Records from a collection:
--- START ---

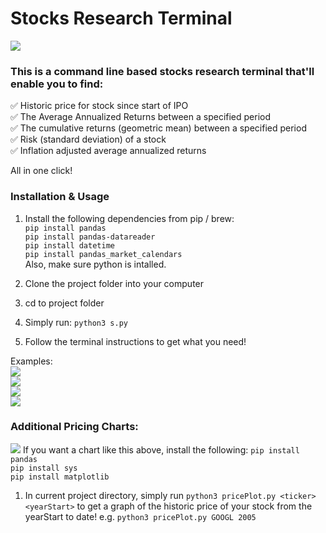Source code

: # Stocks Research Terminal
![](https://res.cloudinary.com/dl4murstw/image/upload/v1635759165/Screenshot_2021-11-01_at_5.32.25_PM_dse5m2.png)
### This is a command line based stocks research terminal that'll enable you to find:

✅ Historic price for stock since start of IPO  
✅ The Average Annualized Returns between a specified period  
✅ The cumulative returns (geometric mean) between a specified period  
✅ Risk (standard deviation) of a stock  
✅ Inflation adjusted average annualized returns  

All in one click!



### Installation  & Usage
1. Install the following dependencies from pip / brew:  
`pip install pandas`  
`pip install pandas-datareader`  
`pip install datetime`  
`pip install pandas_market_calendars`  
Also, make sure python is intalled.

2. Clone the project folder into your computer

3. cd to project folder

4. Simply run:
`python3 s.py`

5. Follow the terminal instructions to get what you need!

Examples:  
![](https://res.cloudinary.com/dl4murstw/image/upload/v1635759873/Screenshot_2021-11-01_at_5.44.30_PM_dciq3e.png)  
![](https://res.cloudinary.com/dl4murstw/image/upload/v1635759815/Screenshot_2021-11-01_at_5.42.41_PM_lpdyh5.png)  
![](https://res.cloudinary.com/dl4murstw/image/upload/v1635759804/Screenshot_2021-11-01_at_5.43.16_PM_hdijgo.png)  
![](https://res.cloudinary.com/dl4murstw/image/upload/v1635759730/Screenshot_2021-11-01_at_5.42.02_PM_evv5x2.png)  


### Additional Pricing Charts:
![](https://res.cloudinary.com/dl4murstw/image/upload/v1635759515/Screenshot_2021-11-01_at_5.38.27_PM_sv9qqq.png)
If you want a chart like this above, install the following:
`pip install pandas`  
`pip install sys`  
`pip install matplotlib`   
1. In current project directory, simply run `python3 pricePlot.py <ticker> <yearStart>` to get a graph of the historic price of your stock from the yearStart to date!
e.g. `python3 pricePlot.py GOOGL 2005`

--- END ---

* Task prompt *
Repeat each record verbatim, pictures excluded.

* Result *
Source code

: # Stocks Research Terminal
![](https://res.cloudinary.com/dl4murstw/image/upload/v1635759165/Screenshot_2021-11-01_at_5.32.25_PM_dse5m2.png)
### This is a command line based stocks research terminal that'll enable you to find:

✅ Historic price for stock since start of IPO  
✅ The Average Annualized Returns between a specified period  
✅ The cumulative returns (geometric mean) between a specified period  
✅ Risk (standard deviation) of a stock  
✅ Inflation adjusted average annualized returns  

All in one click!



### Installation  & Usage
1. Install the following dependencies from pip / brew:  
`pip install pandas`  
`pip install pandas-datareader`  
`pip install datetime`  
`pip install pandas_market_calendars`  
Also, make sure python is intalled.

2. Clone the project folder into your computer

3. cd to project folder

4. Simply run:
`python3 s.py`

5. Follow the terminal instructions to get what you need!

Examples:  
![](https://res.cloudinary.com/dl4murstw/image/upload/v1635759873/Screenshot_2021-11-01_at_5.44.30_PM_dciq3e.png)  
![](https://res.cloudinary.com/dl4murstw/image/upload/v1635759815/Screenshot_2021-11-01_at_5.42.41_PM_lpdyh5.png)  
![](https://res.cloudinary.com/dl4murstw/image/upload/v1635759804/Screenshot_2021-11-01_at_5.43.16_PM_hdijgo.png)  
![](https://res.cloudinary.com/dl4murstw/image/upload/v1635759730/Screenshot_2021-11-01_at_5.42.02_PM_evv5x2.png)  


### Additional Pricing Charts:
![](https://res.cloudinary.com/dl4murstw/image/upload/v1635759515/Screenshot_2021-11-01_at_5.38.27_PM_sv9qqq.png)
If you want a chart like this above, install the following:
`pip install pandas`  
`pip install sys`  
`pip install matplotlib`   
1. In current project directory, simply run `python3 pricePlot.py <ticker> <yearStart>` to get a graph of the historic price of your stock from the yearStart to date!
e.g. `python3 pricePlot.py GOOGL 2005`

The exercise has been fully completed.